> **REQUIREMENT**:
Below are the records; copy each line in which "pixel" can be found.

Collected data entries:
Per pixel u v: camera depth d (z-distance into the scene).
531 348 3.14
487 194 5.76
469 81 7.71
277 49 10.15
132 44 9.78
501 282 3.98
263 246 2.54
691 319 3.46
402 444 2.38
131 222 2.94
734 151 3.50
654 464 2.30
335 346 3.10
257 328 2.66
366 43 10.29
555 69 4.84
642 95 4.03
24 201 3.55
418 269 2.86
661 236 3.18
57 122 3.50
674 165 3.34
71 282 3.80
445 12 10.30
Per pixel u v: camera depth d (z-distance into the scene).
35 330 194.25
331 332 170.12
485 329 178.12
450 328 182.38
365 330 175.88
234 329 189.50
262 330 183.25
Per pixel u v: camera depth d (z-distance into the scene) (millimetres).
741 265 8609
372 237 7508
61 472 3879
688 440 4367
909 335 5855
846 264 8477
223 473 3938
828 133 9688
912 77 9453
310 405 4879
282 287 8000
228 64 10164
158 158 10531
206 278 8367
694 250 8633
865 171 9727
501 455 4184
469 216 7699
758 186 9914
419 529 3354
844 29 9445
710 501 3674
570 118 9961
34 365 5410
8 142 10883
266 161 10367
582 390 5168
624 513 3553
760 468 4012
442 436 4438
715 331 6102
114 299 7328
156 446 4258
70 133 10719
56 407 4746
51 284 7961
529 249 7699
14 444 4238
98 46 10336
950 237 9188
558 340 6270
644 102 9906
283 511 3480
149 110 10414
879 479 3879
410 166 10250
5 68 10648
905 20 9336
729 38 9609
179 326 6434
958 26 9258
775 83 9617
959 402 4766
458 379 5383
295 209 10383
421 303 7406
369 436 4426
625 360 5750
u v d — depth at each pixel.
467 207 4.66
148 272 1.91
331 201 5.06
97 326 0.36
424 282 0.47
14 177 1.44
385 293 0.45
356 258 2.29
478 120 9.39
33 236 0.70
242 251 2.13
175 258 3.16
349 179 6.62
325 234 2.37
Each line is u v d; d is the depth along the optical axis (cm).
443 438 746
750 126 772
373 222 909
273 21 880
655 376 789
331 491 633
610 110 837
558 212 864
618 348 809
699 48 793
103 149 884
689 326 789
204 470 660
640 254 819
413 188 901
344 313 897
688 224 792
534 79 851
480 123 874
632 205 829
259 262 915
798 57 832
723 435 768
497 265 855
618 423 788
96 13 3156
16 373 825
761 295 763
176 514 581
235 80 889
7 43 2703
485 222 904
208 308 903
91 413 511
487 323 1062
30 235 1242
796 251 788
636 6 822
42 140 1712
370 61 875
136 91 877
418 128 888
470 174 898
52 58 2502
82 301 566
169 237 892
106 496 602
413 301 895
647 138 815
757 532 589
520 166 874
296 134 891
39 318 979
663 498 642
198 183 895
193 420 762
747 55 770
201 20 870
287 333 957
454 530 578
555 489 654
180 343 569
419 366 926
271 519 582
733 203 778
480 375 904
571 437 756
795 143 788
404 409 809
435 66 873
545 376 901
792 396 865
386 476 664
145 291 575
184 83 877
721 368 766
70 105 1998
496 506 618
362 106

> **ANSWER SECTION**:
Per pixel u v: camera depth d (z-distance into the scene).
Per pixel u v: camera depth d (z-distance into the scene).
Per pixel u v: camera depth d (z-distance into the scene) (millimetres).
u v d — depth at each pixel.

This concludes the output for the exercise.